**WORK ORDER:** Copy out again, word for word, the lines from the one containing "# Ezekiel 34:20" through the one containing "Learning (Logistic Regression)", with both of those lines included. Do not include the pictures in your answer.

INPUT RECORDS Block Start

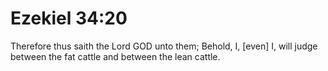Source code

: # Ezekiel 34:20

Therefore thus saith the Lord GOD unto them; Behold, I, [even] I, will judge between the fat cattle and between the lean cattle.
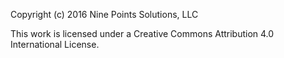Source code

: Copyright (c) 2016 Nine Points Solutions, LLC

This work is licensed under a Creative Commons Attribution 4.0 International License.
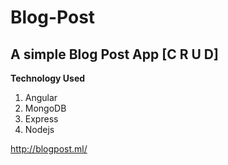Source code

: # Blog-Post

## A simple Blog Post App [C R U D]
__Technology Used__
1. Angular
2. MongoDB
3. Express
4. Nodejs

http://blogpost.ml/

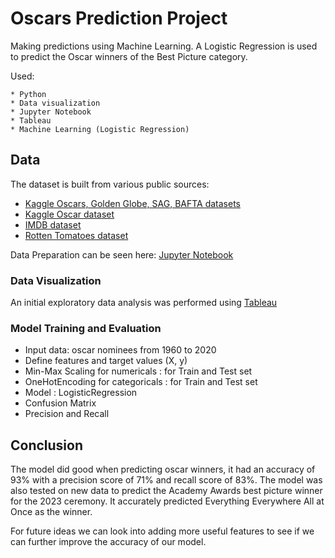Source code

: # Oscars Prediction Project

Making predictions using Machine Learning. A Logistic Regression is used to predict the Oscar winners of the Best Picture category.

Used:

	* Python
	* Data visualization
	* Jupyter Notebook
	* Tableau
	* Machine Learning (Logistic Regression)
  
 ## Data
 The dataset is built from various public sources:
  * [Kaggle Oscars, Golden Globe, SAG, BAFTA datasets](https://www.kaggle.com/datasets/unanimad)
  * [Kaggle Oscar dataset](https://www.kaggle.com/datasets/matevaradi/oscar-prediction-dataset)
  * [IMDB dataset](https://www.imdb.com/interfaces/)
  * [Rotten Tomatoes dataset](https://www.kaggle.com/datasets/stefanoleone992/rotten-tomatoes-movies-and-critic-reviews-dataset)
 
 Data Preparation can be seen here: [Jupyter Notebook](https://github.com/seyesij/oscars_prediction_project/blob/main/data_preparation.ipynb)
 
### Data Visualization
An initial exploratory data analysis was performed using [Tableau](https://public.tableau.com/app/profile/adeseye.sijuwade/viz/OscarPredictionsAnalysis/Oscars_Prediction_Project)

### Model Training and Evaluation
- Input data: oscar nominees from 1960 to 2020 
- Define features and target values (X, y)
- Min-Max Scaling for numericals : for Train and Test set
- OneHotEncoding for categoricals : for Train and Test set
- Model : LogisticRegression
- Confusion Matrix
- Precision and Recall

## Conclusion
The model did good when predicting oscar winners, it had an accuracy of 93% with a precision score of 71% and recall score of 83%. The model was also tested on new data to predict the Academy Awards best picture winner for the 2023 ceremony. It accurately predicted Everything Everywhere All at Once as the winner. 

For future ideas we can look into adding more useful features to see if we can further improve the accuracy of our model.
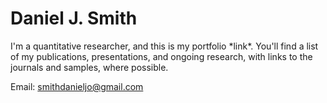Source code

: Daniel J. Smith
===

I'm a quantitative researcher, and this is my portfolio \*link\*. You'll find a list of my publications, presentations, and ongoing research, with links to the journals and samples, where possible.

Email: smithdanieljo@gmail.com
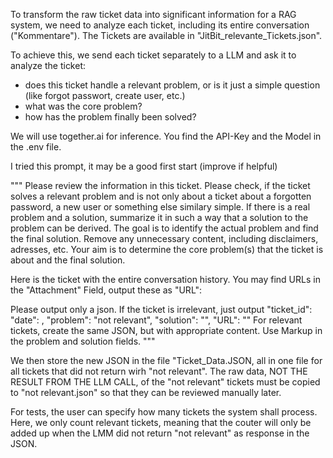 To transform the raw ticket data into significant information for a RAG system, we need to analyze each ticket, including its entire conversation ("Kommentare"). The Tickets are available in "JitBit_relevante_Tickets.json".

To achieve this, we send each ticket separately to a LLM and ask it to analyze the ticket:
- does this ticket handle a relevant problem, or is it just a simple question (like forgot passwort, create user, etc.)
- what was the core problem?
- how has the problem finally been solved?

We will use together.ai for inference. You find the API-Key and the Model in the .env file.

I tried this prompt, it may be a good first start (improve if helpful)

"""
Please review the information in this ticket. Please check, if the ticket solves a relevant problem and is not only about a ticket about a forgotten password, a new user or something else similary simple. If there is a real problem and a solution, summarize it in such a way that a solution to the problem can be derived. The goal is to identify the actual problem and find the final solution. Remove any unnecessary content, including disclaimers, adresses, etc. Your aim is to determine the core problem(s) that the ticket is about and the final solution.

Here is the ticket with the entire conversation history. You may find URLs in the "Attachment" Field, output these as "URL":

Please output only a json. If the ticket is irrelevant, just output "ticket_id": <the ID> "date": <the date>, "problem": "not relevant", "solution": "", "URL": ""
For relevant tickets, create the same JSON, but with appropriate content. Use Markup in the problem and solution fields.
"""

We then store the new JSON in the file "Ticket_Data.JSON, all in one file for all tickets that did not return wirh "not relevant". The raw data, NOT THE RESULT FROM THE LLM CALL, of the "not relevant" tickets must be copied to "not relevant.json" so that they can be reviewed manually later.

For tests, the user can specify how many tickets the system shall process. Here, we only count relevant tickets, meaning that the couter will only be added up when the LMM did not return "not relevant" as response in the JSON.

INPUT RECORDS Block End
INPUT RECORDS Block Start

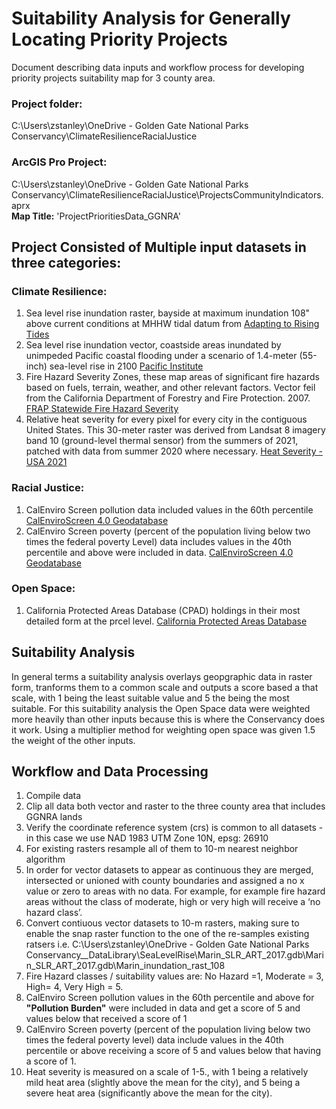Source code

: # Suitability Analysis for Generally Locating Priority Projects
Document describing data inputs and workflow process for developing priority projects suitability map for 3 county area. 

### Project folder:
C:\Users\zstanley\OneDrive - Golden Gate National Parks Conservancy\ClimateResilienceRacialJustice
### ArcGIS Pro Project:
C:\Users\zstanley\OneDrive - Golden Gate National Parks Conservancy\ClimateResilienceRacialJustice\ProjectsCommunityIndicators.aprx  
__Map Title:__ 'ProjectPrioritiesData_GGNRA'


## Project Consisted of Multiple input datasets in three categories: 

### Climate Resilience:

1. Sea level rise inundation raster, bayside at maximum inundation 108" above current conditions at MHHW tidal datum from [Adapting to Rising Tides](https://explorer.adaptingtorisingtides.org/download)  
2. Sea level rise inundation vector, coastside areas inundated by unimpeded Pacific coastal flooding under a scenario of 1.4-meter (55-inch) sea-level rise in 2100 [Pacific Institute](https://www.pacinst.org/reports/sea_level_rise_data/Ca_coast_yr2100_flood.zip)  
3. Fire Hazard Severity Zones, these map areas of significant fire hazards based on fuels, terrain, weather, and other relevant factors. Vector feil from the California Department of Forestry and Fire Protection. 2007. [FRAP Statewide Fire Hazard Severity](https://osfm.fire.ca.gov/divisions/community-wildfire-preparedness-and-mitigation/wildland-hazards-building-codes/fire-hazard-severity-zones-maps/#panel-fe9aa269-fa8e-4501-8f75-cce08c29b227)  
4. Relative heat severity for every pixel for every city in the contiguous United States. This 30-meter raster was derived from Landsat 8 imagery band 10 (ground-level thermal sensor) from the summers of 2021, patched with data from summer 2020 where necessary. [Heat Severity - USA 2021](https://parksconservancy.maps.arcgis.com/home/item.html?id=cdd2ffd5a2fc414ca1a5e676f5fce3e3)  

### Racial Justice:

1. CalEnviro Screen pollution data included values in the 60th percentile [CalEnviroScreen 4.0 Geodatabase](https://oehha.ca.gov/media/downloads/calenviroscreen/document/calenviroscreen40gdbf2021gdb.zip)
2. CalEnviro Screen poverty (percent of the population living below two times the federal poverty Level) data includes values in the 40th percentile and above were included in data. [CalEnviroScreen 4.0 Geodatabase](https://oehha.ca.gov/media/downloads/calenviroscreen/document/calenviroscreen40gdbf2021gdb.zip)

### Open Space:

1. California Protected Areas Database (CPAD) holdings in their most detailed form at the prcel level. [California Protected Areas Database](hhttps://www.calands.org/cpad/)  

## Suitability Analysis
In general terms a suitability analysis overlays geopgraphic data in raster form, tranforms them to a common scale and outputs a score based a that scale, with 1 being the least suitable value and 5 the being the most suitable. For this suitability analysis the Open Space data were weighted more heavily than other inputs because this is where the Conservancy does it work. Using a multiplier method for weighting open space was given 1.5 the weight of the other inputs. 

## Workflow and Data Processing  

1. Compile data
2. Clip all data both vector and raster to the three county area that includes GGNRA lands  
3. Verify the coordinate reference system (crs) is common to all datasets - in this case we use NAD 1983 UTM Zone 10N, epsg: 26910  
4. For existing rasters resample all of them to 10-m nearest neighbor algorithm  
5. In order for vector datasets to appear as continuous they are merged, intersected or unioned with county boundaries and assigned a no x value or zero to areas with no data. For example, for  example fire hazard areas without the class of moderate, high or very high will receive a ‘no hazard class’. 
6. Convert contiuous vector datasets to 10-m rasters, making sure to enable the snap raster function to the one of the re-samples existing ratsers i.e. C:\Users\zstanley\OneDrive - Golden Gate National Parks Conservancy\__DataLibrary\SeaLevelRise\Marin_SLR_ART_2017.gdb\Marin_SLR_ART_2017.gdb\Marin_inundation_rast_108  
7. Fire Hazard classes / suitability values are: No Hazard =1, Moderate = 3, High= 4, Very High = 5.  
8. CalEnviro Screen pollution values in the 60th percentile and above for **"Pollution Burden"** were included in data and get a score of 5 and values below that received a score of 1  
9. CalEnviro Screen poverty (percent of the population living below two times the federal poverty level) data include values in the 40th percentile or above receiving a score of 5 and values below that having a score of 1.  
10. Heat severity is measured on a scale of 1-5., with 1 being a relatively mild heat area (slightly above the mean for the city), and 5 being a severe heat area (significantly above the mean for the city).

INPUT RECORDS Block End

**ANSWER BELOW:**
: # Ezekiel 34:20

Therefore thus saith the Lord GOD unto them; Behold, I, [even] I, will judge between the fat cattle and between the lean cattle.
Source code

: Copyright (c) 2016 Nine Points Solutions, LLC

This work is licensed under a Creative Commons Attribution 4.0 International License.
Source code

: # Blog-Post

## A simple Blog Post App [C R U D]
__Technology Used__
1. Angular
2. MongoDB
3. Express
4. Nodejs

http://blogpost.ml/

Source code

: # Oscars Prediction Project

Making predictions using Machine Learning. A Logistic Regression is used to predict the Oscar winners of the Best Picture category.

Used:

	* Python
	* Data visualization
	* Jupyter Notebook
	* Tableau
	* Machine Learning (Logistic Regression)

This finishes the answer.